Tax adjusted returns screenshot
Note: For illustrative purposes only. Performance information is historical and does not guarantee future results.

  • Tax-cost ratio / return lost to taxes:
    • This hard-to-find number from Morningstar shows how much return is lost to taxes or the hidden expense ratio. Like all expenses, lower is better.
    • Note the % Rank in Category. How did the product compare to peers in reducing tax drag? Again, lower is better.
  • Tax-adjusted return shows the pre-liquidation after-tax return for selected products. These returns are oftentimes difficult to find elsewhere.
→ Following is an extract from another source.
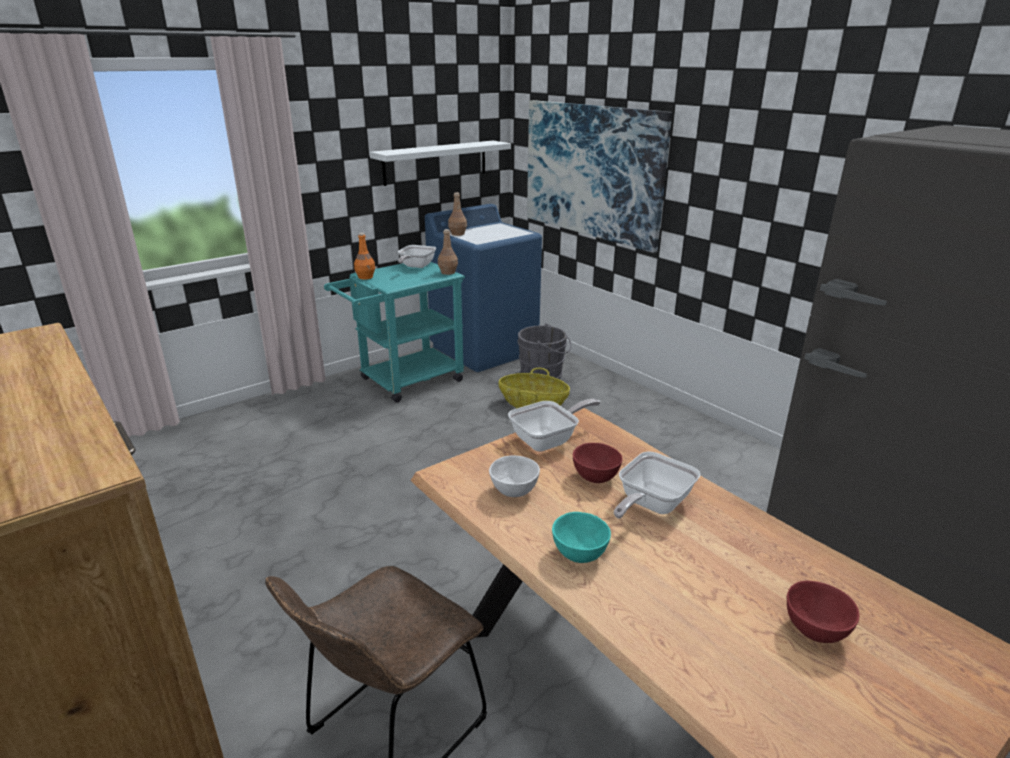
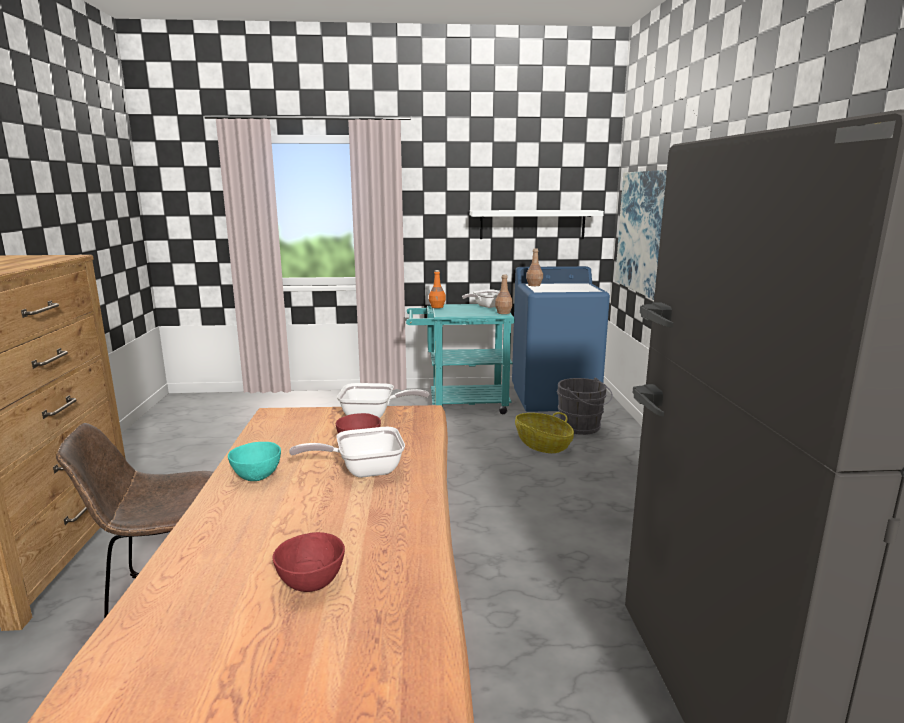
camera: 35 degrees right, 10 degrees down
(513, 492) = (290, 434): white bowl -> none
We’ve brought these front and center for your review and show returns after accounting for paying relevant federal taxes on any income (dividends, interest) and capital gain distributions during the period. The calculation follows SEC methodology. 
  • Also note the % Rank in Category. Many funds will move up (or down) in their universe when taxes are taken into consideration.

2. Pre-tax returns:

Click image to enlarge

Pretax returns screenshot

Note: For illustrative purposes only. Performance information is historical and does not guarantee future results.

  • Shows standardized pre-tax returns investors are accustomed to seeing.
  • Note the % Rank in Category and compare to ranking in Tax-Adjusted Return section. Did the fund move up or down vs. peers? A tax-managed offering should improve.

Pursuing value with tax-managed investing

In our annual Value of an Advisor study, helping clients reduce the impact of taxes is one of the greater value-adds advisors bring to the client relationship. Why? Because when it comes to investing, it’s not what investors make, it’s what they get to keep. That’s why we’re providing a tool that allows you to make better, informed decisions as you compare products to demonstrate the value of tax-managed funds.

 

The bottom line

Bringing this tool to the marketplace is another milestone in our drive to be an industry leader in tax-managed investing. We started this journey back in 1985 with the launch of our first tax-exempt bond fund, and we’ve been helping investors grow after-tax wealth ever since. In the late 90s we added tax-managed U.S. equity funds, introduced our Tax-Managed Model Strategies in 2003, and have followed that with product innovation in the international, real asset and high-yield space. 

Today it’s exciting to share our Tax Impact Comparison Tool to help advisors make informed decisions about the tax impact of investments. This tool should help advisors bring even more value to their practice while helping investors keep more of what they make.